Support Questions

Find answers, ask questions, and share your expertise

Write Hive/Beeline output with Unicode delimiter into file.

avatar
New Contributor

Hi,

Trying to give Unicode value (\u001c) as a delimiter in Hive/Beeline output file, but not able to write the data with the special character value as a delimiter into file.

In the output file, its taking the \ as a delimiter (i.e its considering the first character from '\u001c' as delimiter)

Below are the commands using.

What exactly the issue here? Is there any workaround to achieve this?

Command:

beeline -u "jdbc:hive2://master:10000/;principal=hive/master@DOMAIN.NET"

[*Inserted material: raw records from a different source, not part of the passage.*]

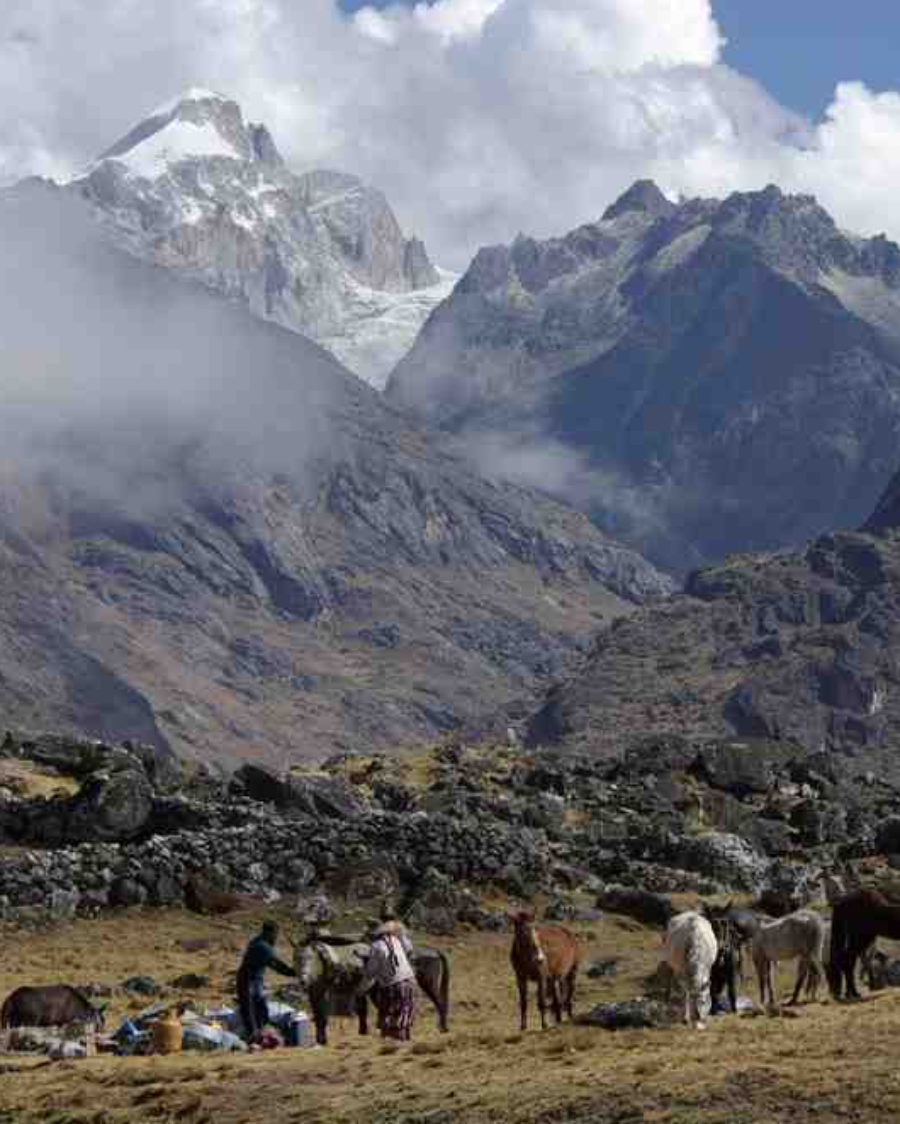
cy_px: 562
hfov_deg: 9.3
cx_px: 652
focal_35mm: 166
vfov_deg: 11.6
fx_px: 5525
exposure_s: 1/180
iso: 100
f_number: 9.5
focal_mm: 77.5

--silent=true --showHeader=false --outputformat=dsv --delimiterForDSV='\u001c' -e select * from emp; | hadoop fs -appendToFile - /<HDFS_Path>/data.dat

Note: If I give single character as delimiter (eg: ~) its working fine, but with multiple characters as delimiter...its not working as expected.

2 REPLIES 2

avatar
@sasidhar Kari

The support for non-ASCII / Unicode characters for field delimiter and confirmed that characters outside of the basic ASCII character set are not well-supported as field delimiters. You will need to reformat your input so that it uses one of the first 128 characters in the unicode list.

Characters from \0-\177 (http://asecuritysite.com/coding/asc2) should work well.

http://asecuritysite.com/coding/asc2 (second to last column - Oct).

Or, you could use custom serde MultiDelimitSerDe while creating the table.

avatar
New Contributor
Hi ,

Here I need to write the Hive table query result into a file with "\u001c" Or "\034" as a delimiter into HDFS using Beeline.

I could achieve the same using Hive CLI.

I am trying to execute the below query from Beeline, but in the output file all zunk characters are coming....is there any other way of achieving this in correct way?

From Beeline : Not working

beeline -u "jdbc:hive2://master:10000/;principal=hive/master@DOMAIN.NET" -e "INSERT OVERWRITE DIRECTORY '<HDFS_Path>/data.dat' ROW FORMAT DELIMITED FIELDS TERMINATED BY '\034' select * from emp ;"

From Hive CLI : Working fine:

Hive> "INSERT OVERWRITE DIRECTORY '<HDFS_Path>/data.dat' ROW FORMAT DELIMITED FIELDS TERMINATED BY '\034' select * from emp ;"